La seule chose qui calme Al de temps à autre et qui lui procure un peu de bonheur, c'est de faire de la moto dans les grands espaces de la Californie, sur l'avenue des Géants par exemple. Cet espace est parfois traité par Marc Dugain comme un personnage à part entière:
"Le Golden Gate était trempé. Les voitures roulaient au pas. En bas, la mer boueuse nous regardait tel un requin qui observe sa proie en surface". Ce traitement du paysage m'a un peu fait penser à Jean Giono.
"A aucun moment, je n'imaginais que j'allais m'en sortir", dit Al pendant sa cavale après le meurtre de ses grands-parents,
"Je souhaitais juste respirer un grand bol d'air avant de vivre ce qui m'attendait, la prison à vie (...)".
Mais ce livre est aussi le portrait d'un jeune homme malade et déséquilibré
dans une Amérique non moins déséquilibrée qui fait écho au personnage. L'auteur nous parle du Vietnam, des déserteurs. Il fait dire à une jeune hippie
"(...) mais comment on peut être fiers d'être américains avec toutes les saloperies qu'on fait au Vietnam, en Amérique du Sud, en Afrique? Dès que quelqu'un cherche à répartir un peu mieux les richesses, on le bute. Soi-disant parce que c'est un communiste. L'Amérique c'est le paradis des faux culs, des hypocrites (...)". Un ex-militaire qui a fait le Vietnam raconte aussi à Al qu'il a tué des centaines de personnes avec du napalm. Là encore, des crimes. Par ailleurs, le mouvement de contre-culture hippie est lui aussi symptomatique d'une Amérique en souffrance et en déshérence. Marc Dugain, tout en restant neutre dans sa narration, nous fait sentir à quel point ce mouvement a soulevé l'espoir chez les jeunes gens des années soixante. Quant à lui, Al, symbole de l'Amérique puritaine et conservatrice, voit d'un très mauvais œil ce mouvement. Il voit ses jeunes compatriotes comme des
"végétatifs hallucinés". La vision des hordes de "freaks" est pour Al aussi angoissante que la vision qu'a Lovecraft des êtres dégénérés qui peuplent ses livres. Al dit: "

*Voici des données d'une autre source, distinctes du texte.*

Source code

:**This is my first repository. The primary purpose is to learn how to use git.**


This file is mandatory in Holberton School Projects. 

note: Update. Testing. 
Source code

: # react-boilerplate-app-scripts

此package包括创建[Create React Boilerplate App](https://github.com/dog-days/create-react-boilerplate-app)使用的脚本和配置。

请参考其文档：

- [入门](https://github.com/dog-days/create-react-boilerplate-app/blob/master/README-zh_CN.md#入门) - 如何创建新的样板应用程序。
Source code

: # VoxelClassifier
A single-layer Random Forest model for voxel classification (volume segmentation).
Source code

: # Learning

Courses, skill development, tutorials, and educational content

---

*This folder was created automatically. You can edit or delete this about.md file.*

Des centaines de jeunes déambulaient, habillés et crasseux comme des clochards, en chemise, robes longues à fleurs et sandales. (...) On n'avait jamais vu une humanité si loqueteuse, peinturlurée des pieds à la tête, et je me suis dit qu'il devait y avoir une sacrée crise (...)".
Voici donc un livre qui traite sobrement du rêve américain, des grands espaces et même de la source du mal (le livre qui est le plus cité dans
Avenue des Géants est
Crime et châtiment...). Marc Dugain est d'ailleurs fasciné par les figures monstrueuses, comme les gueules cassées (La chambre des officiers, 1999), Staline (Une exécution ordinaire, 2007), John Edgar Hoover (La malédiction d'Edgar, 2005).
Un beau livre dont j'avais, en le lisant, la sensation qu'il s'agissait d'un livre Américain écrit par un auteur américain de talent.